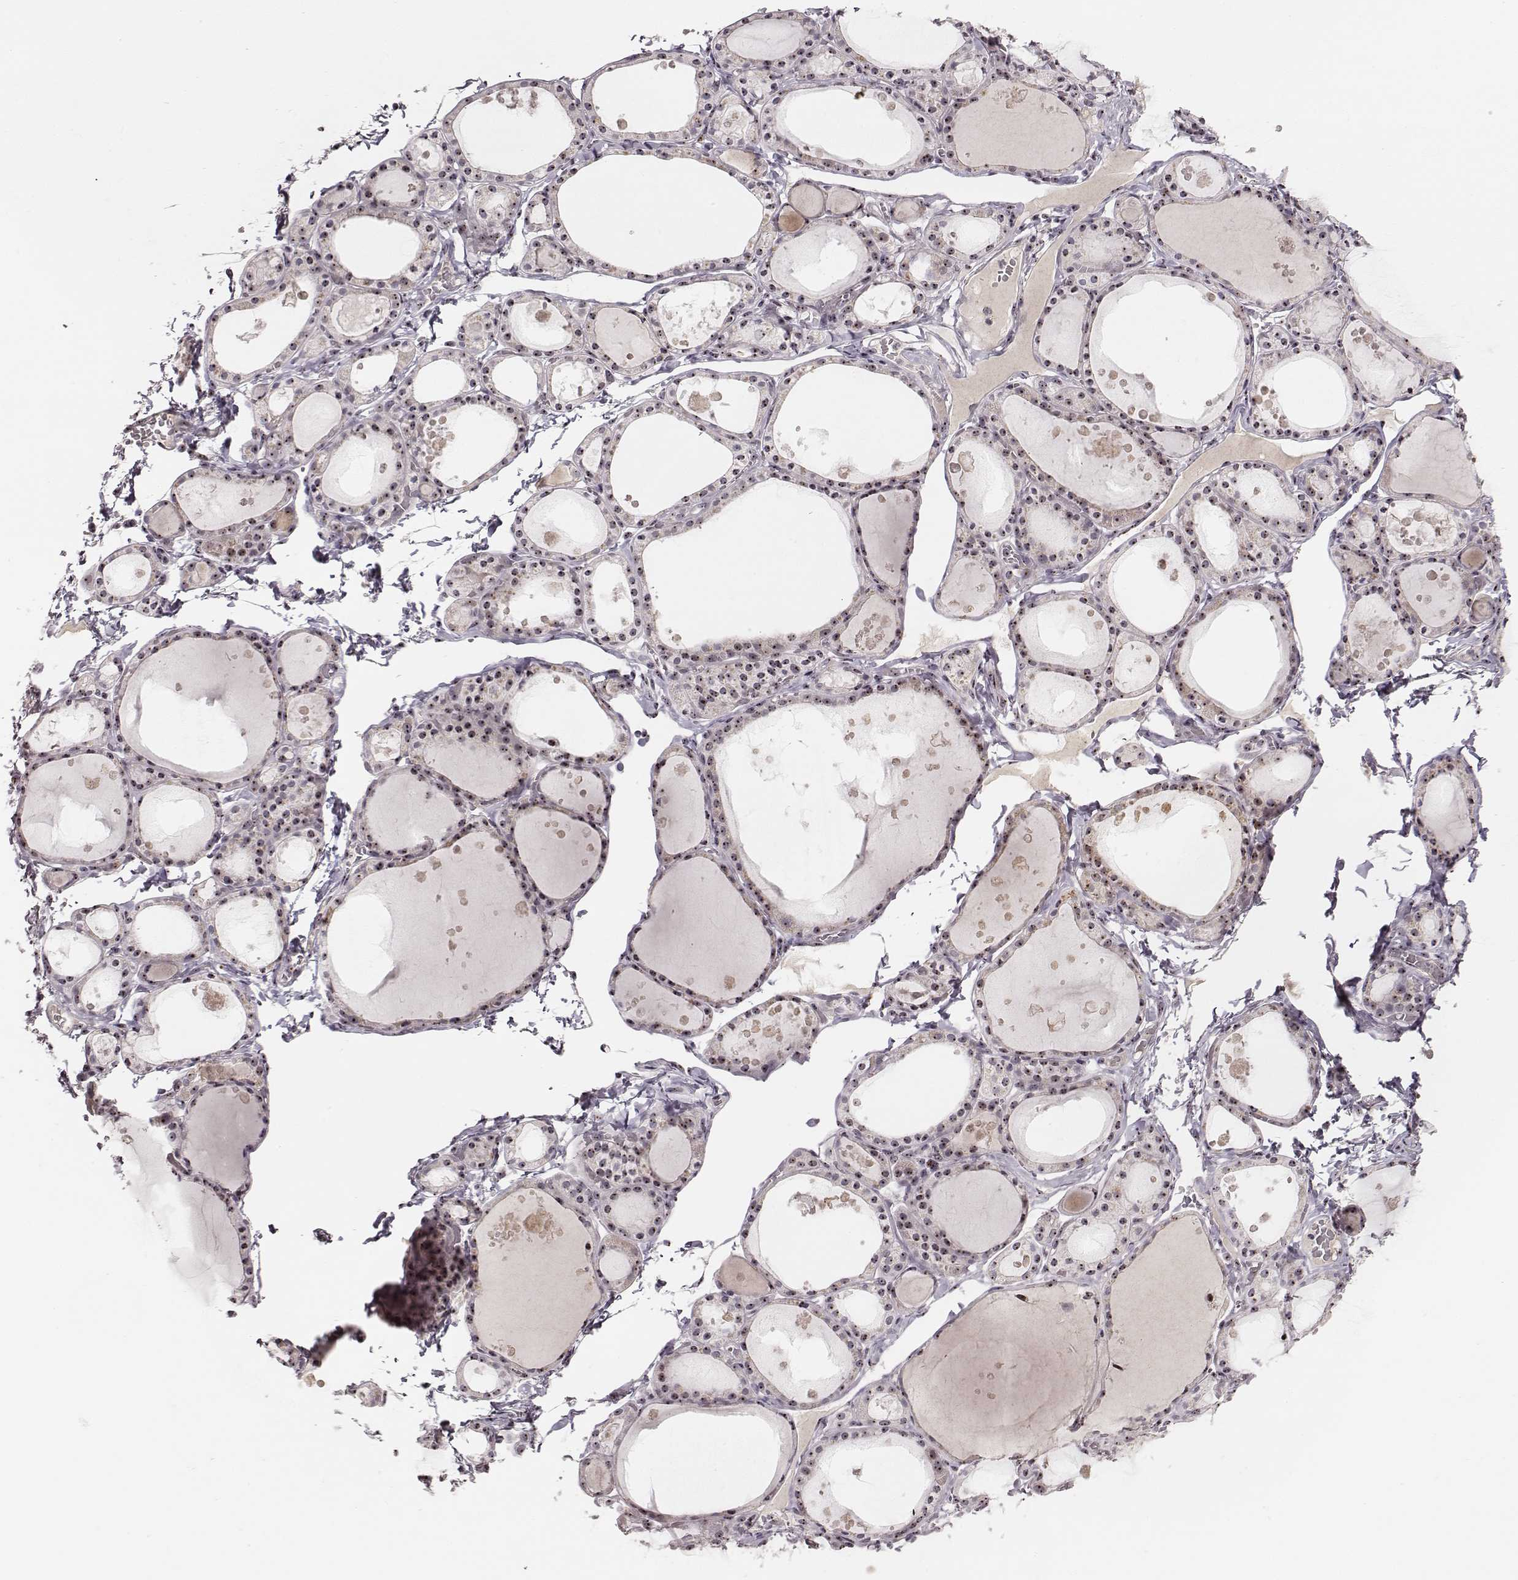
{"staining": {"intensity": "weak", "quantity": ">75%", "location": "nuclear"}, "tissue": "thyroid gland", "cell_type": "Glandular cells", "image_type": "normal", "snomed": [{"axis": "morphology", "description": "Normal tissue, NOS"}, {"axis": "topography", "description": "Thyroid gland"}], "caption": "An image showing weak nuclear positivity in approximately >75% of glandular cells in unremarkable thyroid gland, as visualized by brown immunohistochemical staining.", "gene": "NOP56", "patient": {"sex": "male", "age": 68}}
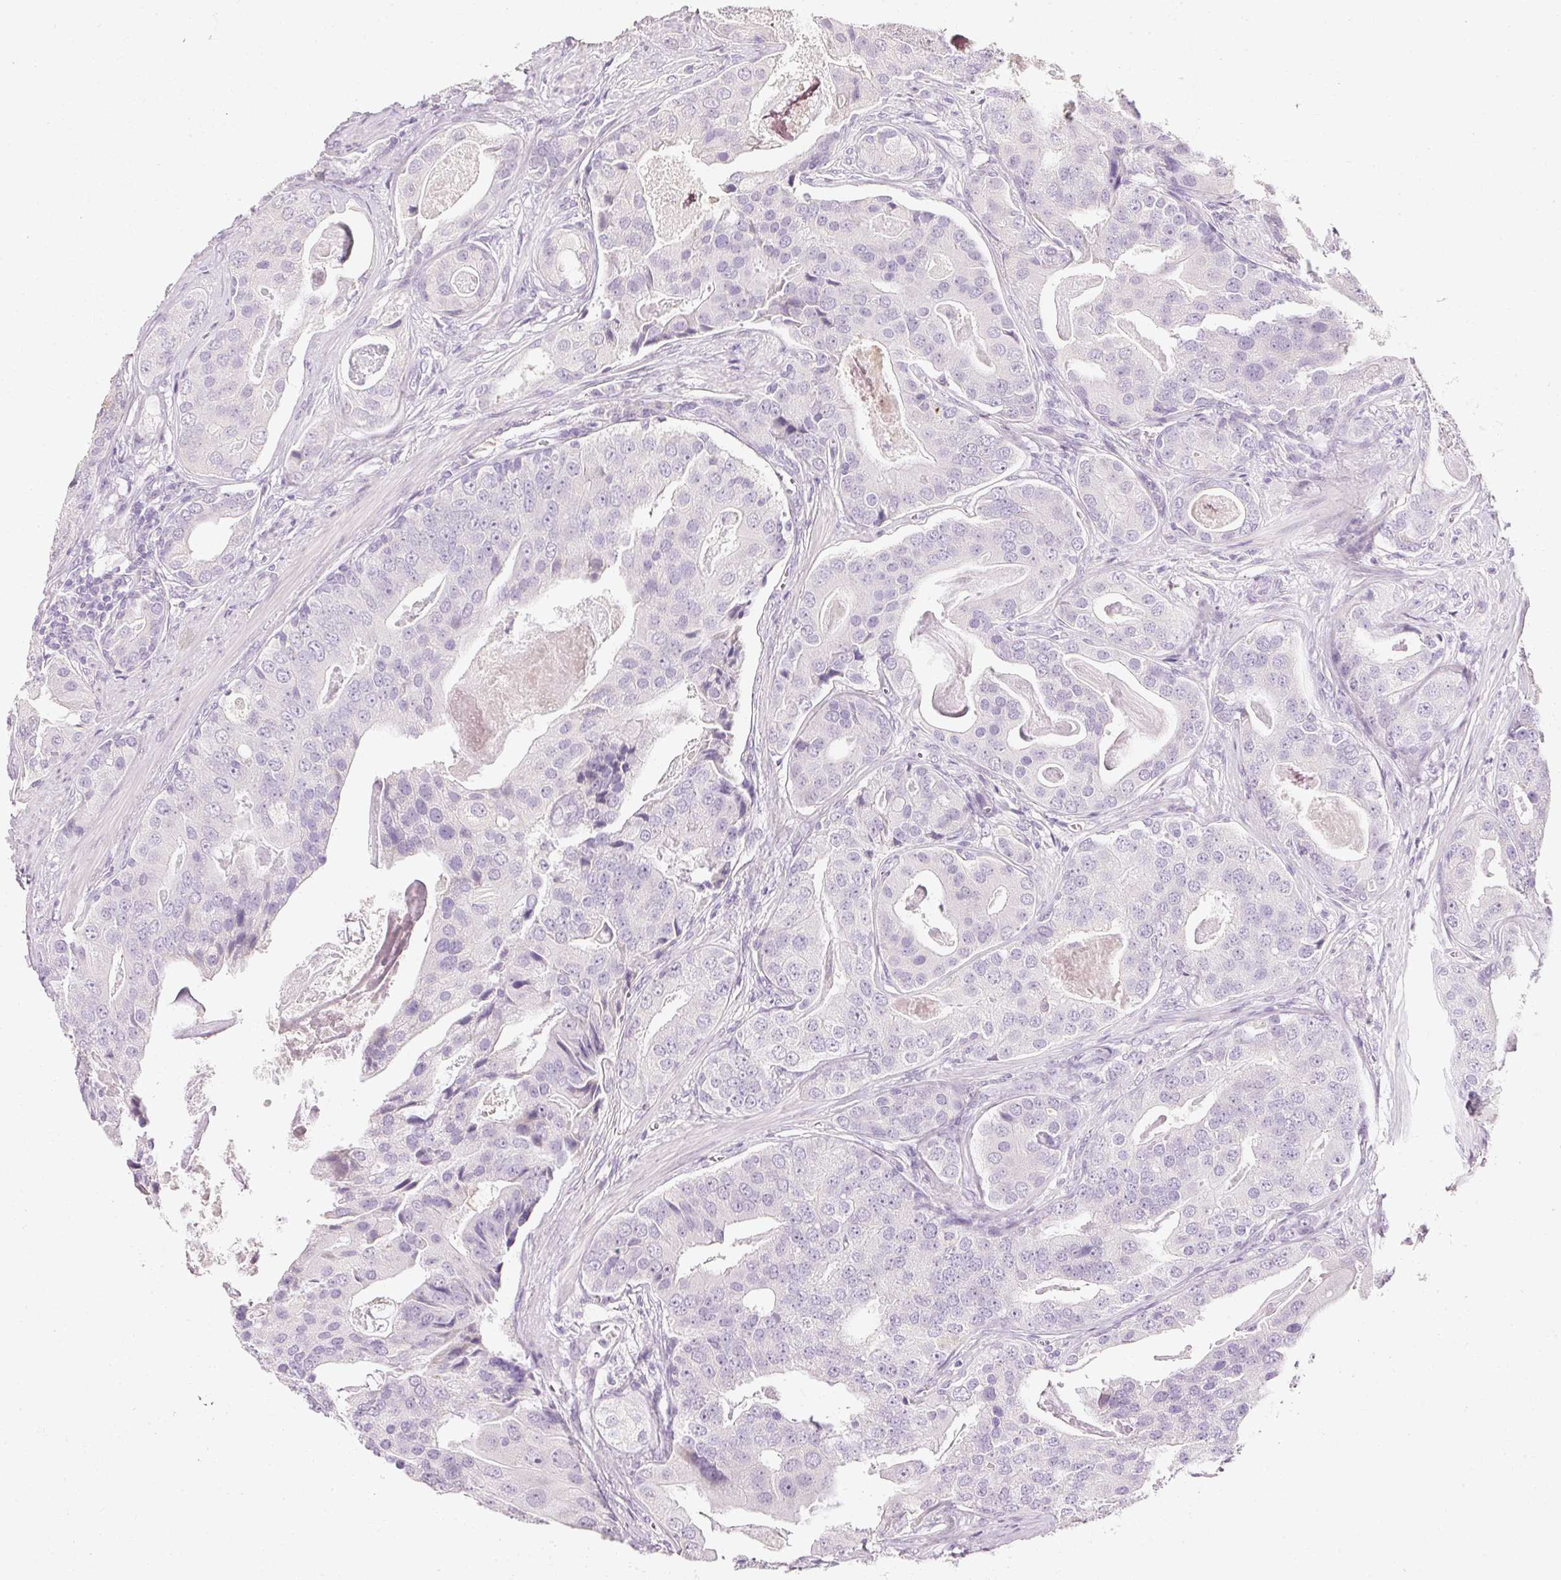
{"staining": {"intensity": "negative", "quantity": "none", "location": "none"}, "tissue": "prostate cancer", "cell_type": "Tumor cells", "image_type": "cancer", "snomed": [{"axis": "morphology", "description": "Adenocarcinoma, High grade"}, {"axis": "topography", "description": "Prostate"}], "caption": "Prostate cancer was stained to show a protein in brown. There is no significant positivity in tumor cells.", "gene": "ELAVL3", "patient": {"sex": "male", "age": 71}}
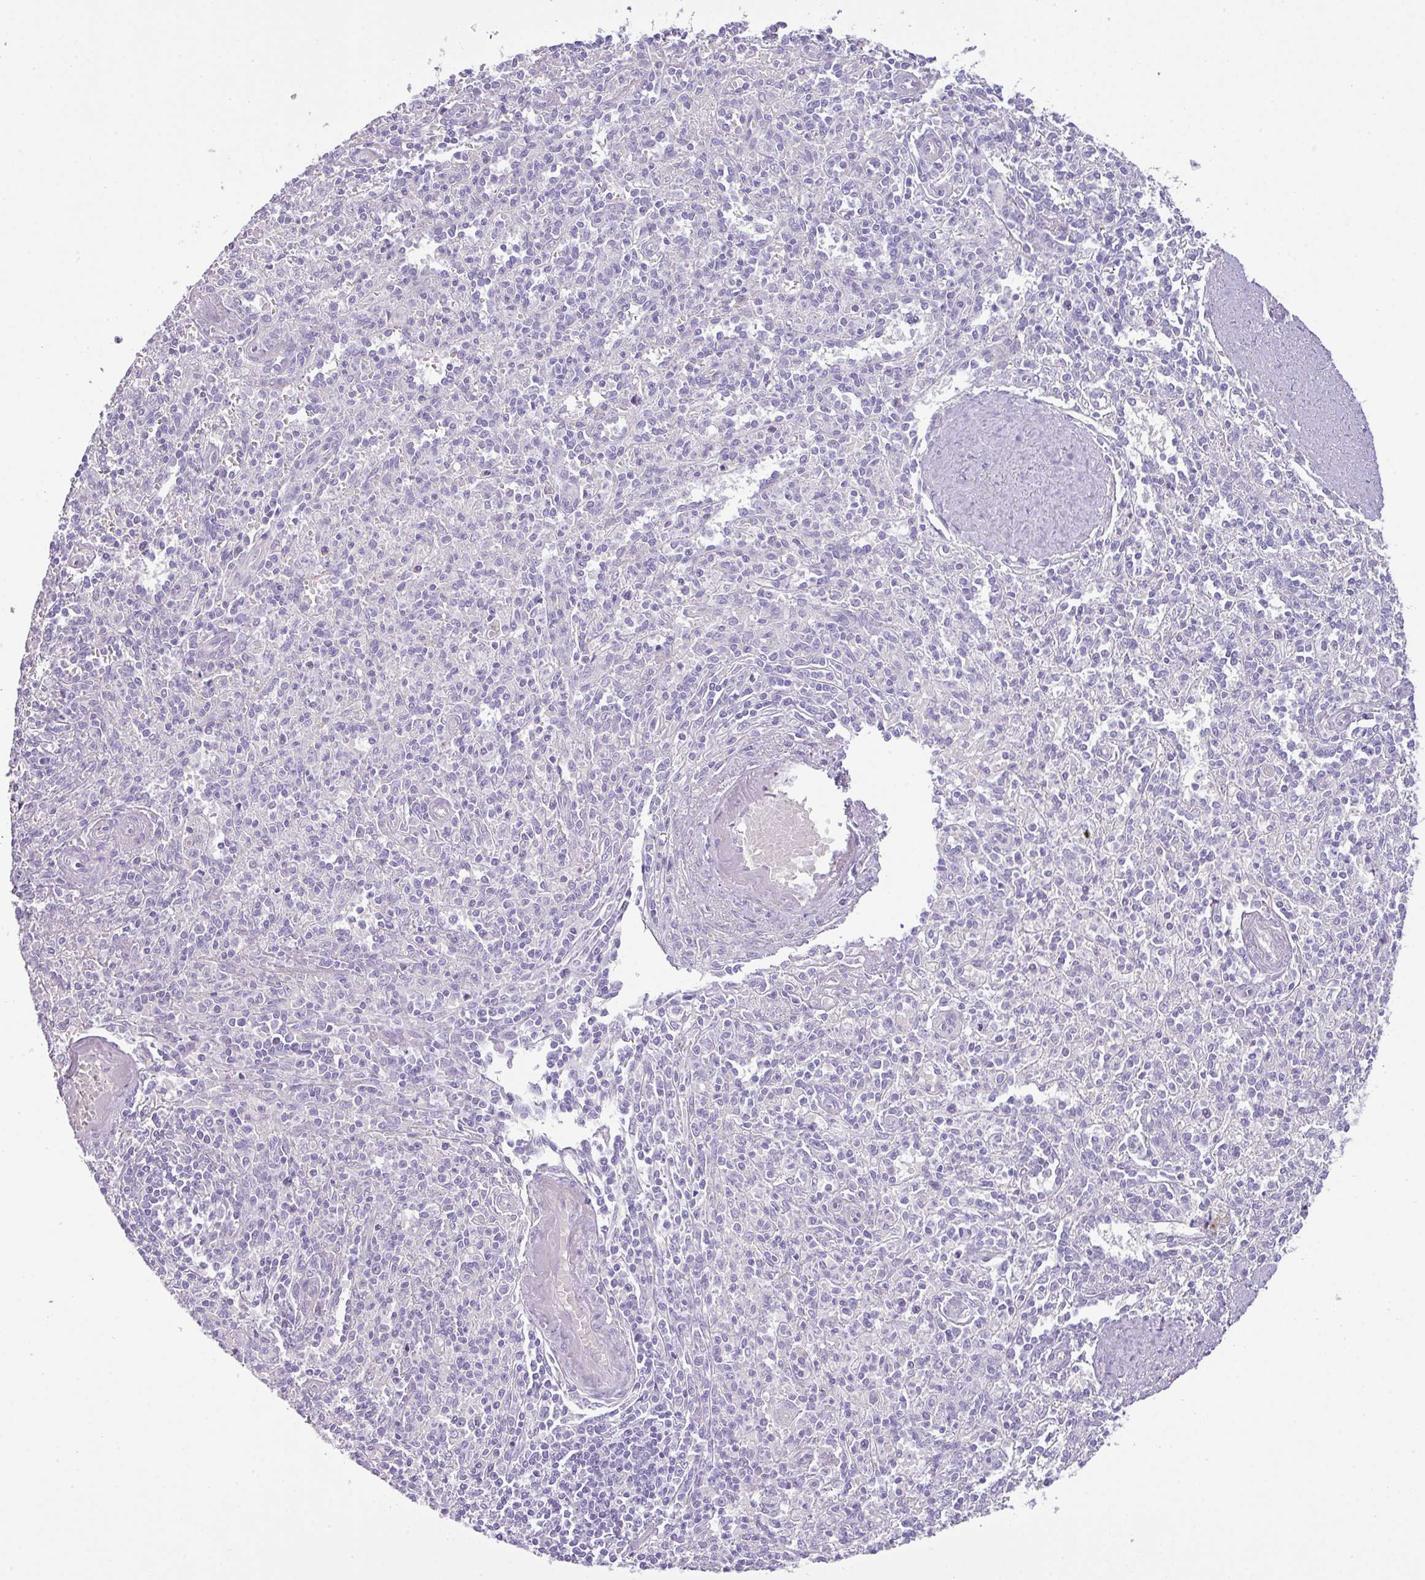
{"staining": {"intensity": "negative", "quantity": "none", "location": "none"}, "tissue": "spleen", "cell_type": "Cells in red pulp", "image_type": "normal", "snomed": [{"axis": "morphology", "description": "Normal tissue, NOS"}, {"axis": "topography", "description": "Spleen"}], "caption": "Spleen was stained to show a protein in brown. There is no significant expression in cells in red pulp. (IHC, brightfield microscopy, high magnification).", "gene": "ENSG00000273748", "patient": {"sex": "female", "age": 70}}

▶ [The problem]:
Repeat the material exactly as it reads, without any of its pictures.

▶ [Reply to the task]:
{"staining": {"intensity": "weak", "quantity": ">75%", "location": "nuclear"}, "tissue": "thyroid gland", "cell_type": "Glandular cells", "image_type": "normal", "snomed": [{"axis": "morphology", "description": "Normal tissue, NOS"}, {"axis": "topography", "description": "Thyroid gland"}], "caption": "An image showing weak nuclear positivity in approximately >75% of glandular cells in unremarkable thyroid gland, as visualized by brown immunohistochemical staining.", "gene": "NOP56", "patient": {"sex": "male", "age": 68}}
{"staining": {"intensity": "negative", "quantity": "none", "location": "none"}, "tissue": "prostate cancer", "cell_type": "Tumor cells", "image_type": "cancer", "snomed": [{"axis": "morphology", "description": "Adenocarcinoma, High grade"}, {"axis": "topography", "description": "Prostate"}], "caption": "Prostate cancer was stained to show a protein in brown. There is no significant positivity in tumor cells.", "gene": "ELAVL3", "patient": {"sex": "male", "age": 71}}
{"staining": {"intensity": "negative", "quantity": "none", "location": "none"}, "tissue": "spleen", "cell_type": "Cells in red pulp", "image_type": "normal", "snomed": [{"axis": "morphology", "description": "Normal tissue, NOS"}, {"axis": "topography", "description": "Spleen"}], "caption": "Spleen was stained to show a protein in brown. There is no significant expression in cells in red pulp. (IHC, brightfield microscopy, high magnification).", "gene": "ENSG00000273748", "patient": {"sex": "female", "age": 70}}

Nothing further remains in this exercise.